For my AI Safety coursework at UCSD, I replicated a NeurIPS 2025 result showing that exact unlearning — training a model to forget specific data — is not as safe as it looks when attackers have access to both the pre- and post-unlearning checkpoints. The pair of checkpoints acts as a side channel that lets an attacker recover information the unlearned model is supposed to have forgotten.
Setup
The experimental pipeline:
- LoRA-finetune a Llama model on a target dataset until the target sequences are memorized — verifying memorization at inference time by establishing the generation parameters (temperature, top-p, prefix length) under which the model reproduces them verbatim.
- Apply the “unlearning” procedure to produce a post-unlearning checkpoint that no longer reproduces the target sequences on its own.
- Run the paper’s extraction attack, which combines signals from the two checkpoints to bias generation toward the forgotten content.
What the replication confirmed
The original headline result — up to ~60% improvement in extraction rate over attacking the post-unlearning model alone — held up. Concretely, memorized sequences that the unlearned model appeared to have forgotten could be reconstructed far more often once the pre-unlearning checkpoint was added to the attack.
The takeaway is not that unlearning is useless, but that publishing pre/post checkpoint pairs leaks more than publishing the unlearned model alone.

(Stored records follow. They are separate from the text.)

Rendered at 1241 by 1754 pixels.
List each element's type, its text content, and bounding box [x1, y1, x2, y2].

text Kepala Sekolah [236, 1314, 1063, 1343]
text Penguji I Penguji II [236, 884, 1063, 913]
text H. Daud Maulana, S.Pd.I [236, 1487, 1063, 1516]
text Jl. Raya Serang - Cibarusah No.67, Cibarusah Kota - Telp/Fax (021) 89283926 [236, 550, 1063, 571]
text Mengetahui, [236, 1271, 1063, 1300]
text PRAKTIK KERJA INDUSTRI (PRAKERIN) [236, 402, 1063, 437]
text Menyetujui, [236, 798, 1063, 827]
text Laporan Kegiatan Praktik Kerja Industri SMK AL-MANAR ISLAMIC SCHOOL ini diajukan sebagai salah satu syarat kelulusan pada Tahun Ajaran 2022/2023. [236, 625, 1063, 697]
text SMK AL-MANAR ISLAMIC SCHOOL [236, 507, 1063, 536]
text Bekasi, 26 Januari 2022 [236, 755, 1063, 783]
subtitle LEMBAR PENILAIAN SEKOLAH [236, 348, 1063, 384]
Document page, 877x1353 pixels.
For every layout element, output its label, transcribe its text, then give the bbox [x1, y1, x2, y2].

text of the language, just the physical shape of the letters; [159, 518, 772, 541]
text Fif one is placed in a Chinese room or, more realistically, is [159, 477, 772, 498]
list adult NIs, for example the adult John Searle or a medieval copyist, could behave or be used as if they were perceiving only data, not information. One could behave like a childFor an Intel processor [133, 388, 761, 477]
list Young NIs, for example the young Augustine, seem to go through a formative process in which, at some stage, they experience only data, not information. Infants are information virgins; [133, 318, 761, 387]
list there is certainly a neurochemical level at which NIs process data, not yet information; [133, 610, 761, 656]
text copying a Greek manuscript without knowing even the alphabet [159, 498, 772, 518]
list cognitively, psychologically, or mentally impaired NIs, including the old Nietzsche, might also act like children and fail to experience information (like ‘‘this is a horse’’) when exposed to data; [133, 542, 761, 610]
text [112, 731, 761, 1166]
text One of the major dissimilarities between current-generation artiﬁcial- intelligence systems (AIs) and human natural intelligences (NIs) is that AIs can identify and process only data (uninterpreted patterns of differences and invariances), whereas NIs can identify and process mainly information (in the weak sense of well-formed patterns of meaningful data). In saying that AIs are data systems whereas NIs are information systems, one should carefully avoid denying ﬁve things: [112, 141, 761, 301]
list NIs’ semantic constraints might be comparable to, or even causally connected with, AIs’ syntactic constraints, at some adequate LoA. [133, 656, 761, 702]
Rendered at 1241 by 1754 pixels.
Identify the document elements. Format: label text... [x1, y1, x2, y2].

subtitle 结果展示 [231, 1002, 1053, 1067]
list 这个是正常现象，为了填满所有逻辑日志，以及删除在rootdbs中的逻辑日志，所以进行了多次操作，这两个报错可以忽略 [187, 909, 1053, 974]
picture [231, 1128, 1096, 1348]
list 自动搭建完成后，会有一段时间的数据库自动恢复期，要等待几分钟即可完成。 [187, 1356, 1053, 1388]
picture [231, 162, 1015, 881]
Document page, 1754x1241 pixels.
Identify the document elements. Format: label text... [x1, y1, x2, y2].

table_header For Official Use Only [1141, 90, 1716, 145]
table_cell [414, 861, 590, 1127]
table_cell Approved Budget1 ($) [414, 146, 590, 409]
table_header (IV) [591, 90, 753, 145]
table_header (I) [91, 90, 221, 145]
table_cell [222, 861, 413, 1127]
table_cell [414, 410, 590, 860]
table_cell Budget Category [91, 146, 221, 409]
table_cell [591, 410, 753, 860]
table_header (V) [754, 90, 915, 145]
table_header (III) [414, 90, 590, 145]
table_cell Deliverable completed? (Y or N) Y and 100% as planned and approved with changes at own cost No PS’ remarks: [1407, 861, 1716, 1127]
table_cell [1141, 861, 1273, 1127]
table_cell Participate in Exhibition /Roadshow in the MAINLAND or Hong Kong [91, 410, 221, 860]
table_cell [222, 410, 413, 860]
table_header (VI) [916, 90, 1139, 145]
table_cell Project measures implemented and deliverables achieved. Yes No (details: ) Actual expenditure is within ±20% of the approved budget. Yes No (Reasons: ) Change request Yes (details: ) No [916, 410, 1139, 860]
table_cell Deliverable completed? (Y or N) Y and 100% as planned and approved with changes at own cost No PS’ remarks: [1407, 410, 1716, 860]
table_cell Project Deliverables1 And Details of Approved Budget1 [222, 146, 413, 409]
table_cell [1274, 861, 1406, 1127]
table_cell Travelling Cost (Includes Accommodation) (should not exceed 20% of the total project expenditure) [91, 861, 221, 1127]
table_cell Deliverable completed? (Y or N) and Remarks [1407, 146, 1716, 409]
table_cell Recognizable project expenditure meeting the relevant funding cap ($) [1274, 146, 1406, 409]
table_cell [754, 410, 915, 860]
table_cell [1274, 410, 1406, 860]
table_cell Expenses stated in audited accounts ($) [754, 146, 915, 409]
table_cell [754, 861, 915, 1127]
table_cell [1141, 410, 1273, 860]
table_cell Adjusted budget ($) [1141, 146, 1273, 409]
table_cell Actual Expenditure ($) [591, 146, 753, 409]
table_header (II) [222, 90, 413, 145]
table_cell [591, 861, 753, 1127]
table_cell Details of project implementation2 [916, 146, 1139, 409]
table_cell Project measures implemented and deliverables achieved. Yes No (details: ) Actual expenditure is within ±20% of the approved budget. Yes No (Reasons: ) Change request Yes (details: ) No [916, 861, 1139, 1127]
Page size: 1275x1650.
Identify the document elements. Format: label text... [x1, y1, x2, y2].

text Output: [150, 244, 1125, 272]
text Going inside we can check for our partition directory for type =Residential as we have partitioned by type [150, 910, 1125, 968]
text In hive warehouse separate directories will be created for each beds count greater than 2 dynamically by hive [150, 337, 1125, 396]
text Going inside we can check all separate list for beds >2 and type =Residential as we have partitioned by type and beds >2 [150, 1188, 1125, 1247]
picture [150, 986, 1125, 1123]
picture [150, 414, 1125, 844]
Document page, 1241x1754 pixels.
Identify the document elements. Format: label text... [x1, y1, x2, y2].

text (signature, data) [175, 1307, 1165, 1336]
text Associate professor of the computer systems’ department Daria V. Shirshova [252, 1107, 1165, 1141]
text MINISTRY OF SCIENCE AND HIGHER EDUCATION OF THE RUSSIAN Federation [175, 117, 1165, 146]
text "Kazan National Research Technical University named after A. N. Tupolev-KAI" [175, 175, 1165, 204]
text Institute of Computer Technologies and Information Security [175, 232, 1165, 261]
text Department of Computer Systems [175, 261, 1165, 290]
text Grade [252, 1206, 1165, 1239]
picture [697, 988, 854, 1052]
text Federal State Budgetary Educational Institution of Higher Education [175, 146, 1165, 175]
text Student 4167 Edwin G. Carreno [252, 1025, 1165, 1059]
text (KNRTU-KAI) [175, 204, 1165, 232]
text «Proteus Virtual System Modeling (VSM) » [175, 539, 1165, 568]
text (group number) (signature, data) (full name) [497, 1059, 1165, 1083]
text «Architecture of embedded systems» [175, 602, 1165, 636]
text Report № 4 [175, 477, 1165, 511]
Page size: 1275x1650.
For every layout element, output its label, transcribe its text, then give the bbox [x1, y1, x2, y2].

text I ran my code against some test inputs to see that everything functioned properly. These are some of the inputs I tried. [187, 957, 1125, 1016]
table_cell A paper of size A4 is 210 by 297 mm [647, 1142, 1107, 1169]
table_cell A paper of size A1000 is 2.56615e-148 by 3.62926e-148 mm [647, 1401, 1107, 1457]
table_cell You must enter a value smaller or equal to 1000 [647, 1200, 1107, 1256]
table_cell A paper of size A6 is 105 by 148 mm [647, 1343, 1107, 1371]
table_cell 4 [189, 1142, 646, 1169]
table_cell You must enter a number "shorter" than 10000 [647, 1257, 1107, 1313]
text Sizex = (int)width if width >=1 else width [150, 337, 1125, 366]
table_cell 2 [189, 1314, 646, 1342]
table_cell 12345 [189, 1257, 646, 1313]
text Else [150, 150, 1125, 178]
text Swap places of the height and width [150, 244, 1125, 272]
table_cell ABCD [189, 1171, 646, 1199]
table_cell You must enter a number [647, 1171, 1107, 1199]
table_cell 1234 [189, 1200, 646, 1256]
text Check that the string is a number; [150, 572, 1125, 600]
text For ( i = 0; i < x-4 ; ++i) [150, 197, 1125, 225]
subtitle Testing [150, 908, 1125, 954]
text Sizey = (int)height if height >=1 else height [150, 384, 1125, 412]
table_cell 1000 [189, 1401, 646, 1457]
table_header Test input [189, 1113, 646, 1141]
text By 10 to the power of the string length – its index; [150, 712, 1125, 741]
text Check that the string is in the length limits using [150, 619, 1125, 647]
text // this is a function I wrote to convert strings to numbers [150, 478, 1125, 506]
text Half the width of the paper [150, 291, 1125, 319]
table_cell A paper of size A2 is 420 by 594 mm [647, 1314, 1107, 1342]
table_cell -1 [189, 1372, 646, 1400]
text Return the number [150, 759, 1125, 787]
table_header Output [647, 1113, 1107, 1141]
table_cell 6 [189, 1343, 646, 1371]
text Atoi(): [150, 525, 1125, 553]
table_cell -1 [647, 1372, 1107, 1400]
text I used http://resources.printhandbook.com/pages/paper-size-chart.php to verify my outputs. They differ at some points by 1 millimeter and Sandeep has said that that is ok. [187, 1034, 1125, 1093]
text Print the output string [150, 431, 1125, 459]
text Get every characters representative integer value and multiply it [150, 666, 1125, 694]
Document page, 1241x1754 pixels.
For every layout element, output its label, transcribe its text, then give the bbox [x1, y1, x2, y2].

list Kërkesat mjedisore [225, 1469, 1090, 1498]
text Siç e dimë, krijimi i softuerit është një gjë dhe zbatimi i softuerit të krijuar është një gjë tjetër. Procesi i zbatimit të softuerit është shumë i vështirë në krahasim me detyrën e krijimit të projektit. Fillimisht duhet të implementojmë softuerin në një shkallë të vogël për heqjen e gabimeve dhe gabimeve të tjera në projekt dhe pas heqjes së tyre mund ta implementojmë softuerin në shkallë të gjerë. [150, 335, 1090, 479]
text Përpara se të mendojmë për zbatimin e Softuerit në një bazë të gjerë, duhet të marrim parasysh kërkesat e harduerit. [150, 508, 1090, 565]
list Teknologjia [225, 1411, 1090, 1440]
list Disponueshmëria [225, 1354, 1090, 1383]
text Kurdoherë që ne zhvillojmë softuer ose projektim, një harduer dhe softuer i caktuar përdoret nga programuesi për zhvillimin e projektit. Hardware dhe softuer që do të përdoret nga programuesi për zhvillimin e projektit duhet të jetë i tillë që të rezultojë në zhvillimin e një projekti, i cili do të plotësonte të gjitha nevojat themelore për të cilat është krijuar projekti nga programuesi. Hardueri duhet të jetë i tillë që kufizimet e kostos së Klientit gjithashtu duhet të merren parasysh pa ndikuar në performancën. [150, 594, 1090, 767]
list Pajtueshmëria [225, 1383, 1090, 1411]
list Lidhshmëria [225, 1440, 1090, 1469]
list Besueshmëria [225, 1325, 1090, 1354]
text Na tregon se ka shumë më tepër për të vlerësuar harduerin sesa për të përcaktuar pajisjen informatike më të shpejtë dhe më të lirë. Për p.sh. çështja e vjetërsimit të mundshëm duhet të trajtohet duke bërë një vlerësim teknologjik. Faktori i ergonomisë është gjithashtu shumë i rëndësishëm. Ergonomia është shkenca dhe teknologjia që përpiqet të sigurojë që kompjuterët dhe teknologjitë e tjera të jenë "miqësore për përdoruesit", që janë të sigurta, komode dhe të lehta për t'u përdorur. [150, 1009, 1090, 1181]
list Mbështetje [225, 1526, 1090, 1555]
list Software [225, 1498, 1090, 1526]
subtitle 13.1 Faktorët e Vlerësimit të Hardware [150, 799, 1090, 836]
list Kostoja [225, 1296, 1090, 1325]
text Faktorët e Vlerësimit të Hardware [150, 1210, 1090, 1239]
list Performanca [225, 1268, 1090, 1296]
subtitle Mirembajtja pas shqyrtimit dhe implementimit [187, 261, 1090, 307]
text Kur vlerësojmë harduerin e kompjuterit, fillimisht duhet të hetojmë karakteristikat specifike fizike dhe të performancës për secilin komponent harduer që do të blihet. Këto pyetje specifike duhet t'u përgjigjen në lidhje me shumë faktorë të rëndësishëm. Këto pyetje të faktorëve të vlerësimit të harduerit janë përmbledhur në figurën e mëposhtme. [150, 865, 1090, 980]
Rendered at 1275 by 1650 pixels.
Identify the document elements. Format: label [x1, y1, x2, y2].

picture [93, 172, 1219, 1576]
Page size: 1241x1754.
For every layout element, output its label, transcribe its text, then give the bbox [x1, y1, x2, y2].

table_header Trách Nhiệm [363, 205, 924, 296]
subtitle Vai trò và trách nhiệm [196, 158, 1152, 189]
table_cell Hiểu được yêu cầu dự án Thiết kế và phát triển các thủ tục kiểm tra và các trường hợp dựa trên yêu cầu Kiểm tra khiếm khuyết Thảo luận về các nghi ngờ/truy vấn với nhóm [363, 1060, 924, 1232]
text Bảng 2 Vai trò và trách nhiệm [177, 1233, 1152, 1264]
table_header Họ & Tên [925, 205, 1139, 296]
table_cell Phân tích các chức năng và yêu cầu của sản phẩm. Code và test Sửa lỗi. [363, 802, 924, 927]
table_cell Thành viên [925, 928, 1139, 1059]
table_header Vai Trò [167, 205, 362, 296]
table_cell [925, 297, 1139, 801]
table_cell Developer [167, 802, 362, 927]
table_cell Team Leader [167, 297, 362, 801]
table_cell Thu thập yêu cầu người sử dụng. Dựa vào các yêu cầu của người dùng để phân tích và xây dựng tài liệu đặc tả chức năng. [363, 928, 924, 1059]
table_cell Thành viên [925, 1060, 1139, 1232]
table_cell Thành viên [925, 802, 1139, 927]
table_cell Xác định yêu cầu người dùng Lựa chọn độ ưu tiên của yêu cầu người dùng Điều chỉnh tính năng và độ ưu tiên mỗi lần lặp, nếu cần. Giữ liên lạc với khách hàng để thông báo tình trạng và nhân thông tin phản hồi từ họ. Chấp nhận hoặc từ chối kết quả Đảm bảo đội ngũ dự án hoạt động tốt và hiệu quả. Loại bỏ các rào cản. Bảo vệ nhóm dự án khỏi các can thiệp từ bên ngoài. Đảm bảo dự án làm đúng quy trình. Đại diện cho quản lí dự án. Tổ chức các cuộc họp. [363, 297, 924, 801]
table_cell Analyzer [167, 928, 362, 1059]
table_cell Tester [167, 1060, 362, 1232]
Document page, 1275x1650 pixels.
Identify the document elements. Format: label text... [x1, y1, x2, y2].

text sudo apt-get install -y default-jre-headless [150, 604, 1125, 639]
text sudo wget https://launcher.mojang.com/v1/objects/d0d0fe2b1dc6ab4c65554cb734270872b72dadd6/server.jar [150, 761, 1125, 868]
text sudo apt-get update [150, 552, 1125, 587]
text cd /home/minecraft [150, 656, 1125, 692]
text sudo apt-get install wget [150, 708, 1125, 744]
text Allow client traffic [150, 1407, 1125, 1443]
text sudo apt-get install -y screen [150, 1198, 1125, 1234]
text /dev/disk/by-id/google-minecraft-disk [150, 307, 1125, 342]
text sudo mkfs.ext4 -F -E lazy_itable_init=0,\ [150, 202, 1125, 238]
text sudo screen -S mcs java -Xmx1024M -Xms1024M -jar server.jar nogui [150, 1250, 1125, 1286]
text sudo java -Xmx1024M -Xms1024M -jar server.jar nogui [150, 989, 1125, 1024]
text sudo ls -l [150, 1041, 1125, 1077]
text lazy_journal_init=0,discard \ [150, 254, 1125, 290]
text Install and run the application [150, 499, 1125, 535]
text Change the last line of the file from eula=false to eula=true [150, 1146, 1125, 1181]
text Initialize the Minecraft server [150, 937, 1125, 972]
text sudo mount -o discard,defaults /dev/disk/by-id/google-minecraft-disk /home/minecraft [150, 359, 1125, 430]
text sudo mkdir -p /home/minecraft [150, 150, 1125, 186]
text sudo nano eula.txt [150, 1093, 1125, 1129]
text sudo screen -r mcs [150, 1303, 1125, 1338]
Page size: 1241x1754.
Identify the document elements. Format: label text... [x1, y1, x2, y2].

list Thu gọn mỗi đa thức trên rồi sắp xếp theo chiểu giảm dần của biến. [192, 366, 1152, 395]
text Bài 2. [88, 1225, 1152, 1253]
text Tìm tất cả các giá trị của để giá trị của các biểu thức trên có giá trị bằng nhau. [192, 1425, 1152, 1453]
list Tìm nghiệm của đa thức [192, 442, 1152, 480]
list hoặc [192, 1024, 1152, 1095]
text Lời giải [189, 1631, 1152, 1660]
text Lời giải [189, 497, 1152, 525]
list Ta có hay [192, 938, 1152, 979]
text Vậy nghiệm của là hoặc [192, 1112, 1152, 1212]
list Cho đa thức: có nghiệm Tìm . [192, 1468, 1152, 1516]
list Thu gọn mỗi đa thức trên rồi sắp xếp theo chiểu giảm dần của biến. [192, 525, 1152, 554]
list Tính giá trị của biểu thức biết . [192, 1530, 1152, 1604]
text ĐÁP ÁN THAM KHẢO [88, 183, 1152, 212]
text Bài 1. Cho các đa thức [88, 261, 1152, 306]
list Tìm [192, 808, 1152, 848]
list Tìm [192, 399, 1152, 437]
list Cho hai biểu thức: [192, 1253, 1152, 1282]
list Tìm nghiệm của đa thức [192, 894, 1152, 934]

For any deployment that treats unlearning as a privacy or compliance control, the threat model has to account for adversaries with historical checkpoint access — which is easy to underestimate in model-hosting workflows where old versions linger.
What I got out of it
Two things beyond confirming the result: a much more concrete feel for where the LoRA-finetuning knobs actually matter for memorization, and a much healthier suspicion of any “we deleted it” claim about trained weights.